Actualizado el 2 de oct de 2025, 03:18 a. m.
Cuando en una casa nadie pone orden, todo se desmadra. Se rompen los platos, se sube el volumen, se pelea por cualquier cosa. Y cuando alguien finalmente intenta restablecer el control, ya es tarde: el cansancio ha hecho mella, la confianza está quebrada y la ruina es evidente.
Así está Colombia hoy. No es solo un problema de gobierno, aunque buena parte del desorden proviene de ahí. Es un problema de ambiente: ruido permanente, ansiedad colectiva, decisiones erráticas. Un país que camina en sobresalto, sin pausas, sin dirección.
El presidente Gustavo Petro ha sido, sin duda, el gran generador de este vértigo. Su forma de gobernar ha convertido la agenda pública en una sucesión frenética de propuestas insensatas, confrontaciones innecesarias y giros inesperados. Cada semana se anuncia algo nuevo: una constituyente, una marcha, un cambio de gabinete, una reforma sobre otra reforma. Y lo que se instala no es el debate, sino la confusión.
Este no es un liderazgo que oriente. Es un estilo que desestabiliza. No hay construcción institucional ni confianza de largo plazo. Solo titulares que duran 48 horas y luego se evaporan, dejando tras de sí una estela de frustración y fatiga. El país parece vivir en una montaña rusa emocional. En lugar de avanzar con rumbo y propósito, Colombia reacciona al caos del momento.

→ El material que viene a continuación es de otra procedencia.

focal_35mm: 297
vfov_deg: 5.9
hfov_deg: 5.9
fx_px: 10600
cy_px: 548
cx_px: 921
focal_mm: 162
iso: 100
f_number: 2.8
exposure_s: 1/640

Más allá del tono narrativo, los resultados también hablan por sí solos. La seguridad se ha deteriorado visiblemente; hay zonas enteras bajo control de grupos armados, y el Estado parece replegarse. La economía resiste por inercia, pero el déficit fiscal crece y la confianza inversionista se erosiona con cada mensaje contradictorio. El sistema de salud vive una crisis cotidiana que millones de usuarios padecen en carne propia. Las instituciones, por su parte, han sido golpeadas; los contrapesos debilitados, y la incertidumbre jurídica es ya parte del paisaje nacional. Las reglas parecen cambiar sobre la marcha, y eso mina la certeza mínima que necesita cualquier sociedad para prosperar.

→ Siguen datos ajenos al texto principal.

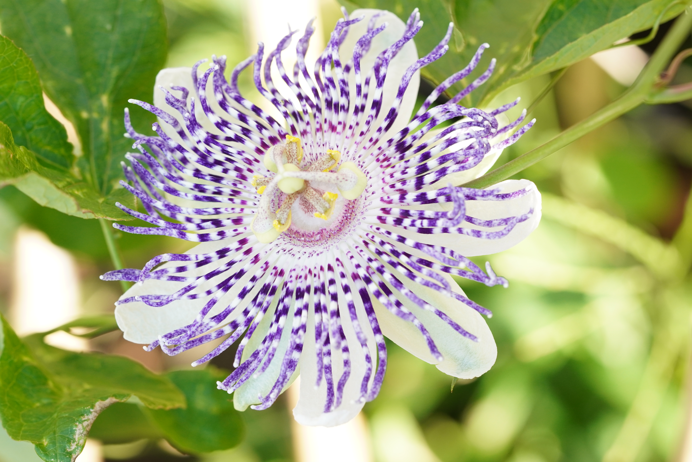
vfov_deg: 10.2
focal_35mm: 135
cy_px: 231
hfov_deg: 15.2
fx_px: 2595
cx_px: 346
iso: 640
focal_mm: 90
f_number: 5.6
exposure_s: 1/160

Y mientras tanto, en la otra orilla política, lo que se observa es una proliferación sin precedentes de aspirantes. Algunos conteos hablan de más de cien posibles candidatos. Hay buenas intenciones, sin duda. Hay liderazgo genuino en algunos casos. Pero también hay improvisación, oportunismo y falta de preparación. No todos pueden. No todos deben. No todos están listos.

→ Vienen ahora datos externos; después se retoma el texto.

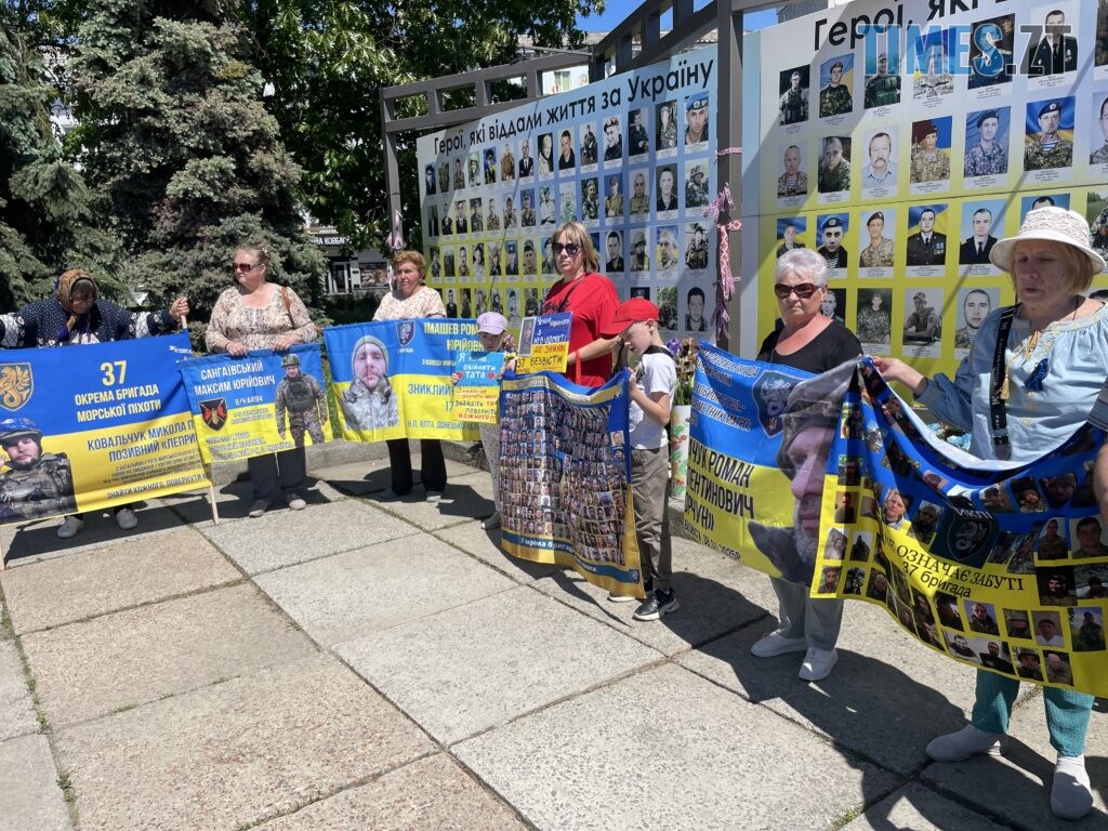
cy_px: 416
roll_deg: +2.1
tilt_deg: -8.2
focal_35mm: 26
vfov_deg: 53.1
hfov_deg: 67.3
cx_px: 554
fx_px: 832
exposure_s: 1/3861
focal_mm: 4.2
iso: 50
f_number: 1.6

La política se ha vuelto un concurso de nombres, no de ideas. Y eso también es peligroso.
Colombia no necesita más ruido. Necesita dirección.
No necesita más nombres. Necesita visión.
Y, sobre todo, necesita eso que hoy escasea en la política: un adulto responsable.
Porque nos estamos jugando la patria. Otro gobierno con este mismo modelo —o con uno más radical— podría terminar por quebrar los equilibrios institucionales que han sostenido a Colombia por dos siglos. Podría capturar las cortes, debilitar aún más los contrapesos, manipular la elección de magistrados o incluso reescribir las reglas de la democracia. La tentación autoritaria crece cuando el caos parece la única constante.
Colombia no es un ensayo. No es un experimento. Y no es un juego.
Llegará el momento de elegir. Y ojalá ese día no nos encuentre con la cabeza saturada de ruido ni con el alma arrastrada por la emoción del momento. Porque ya vimos lo que pasa cuando los adultos se ausentan.
Y esta fiesta, créanme, nos está saliendo demasiado cara.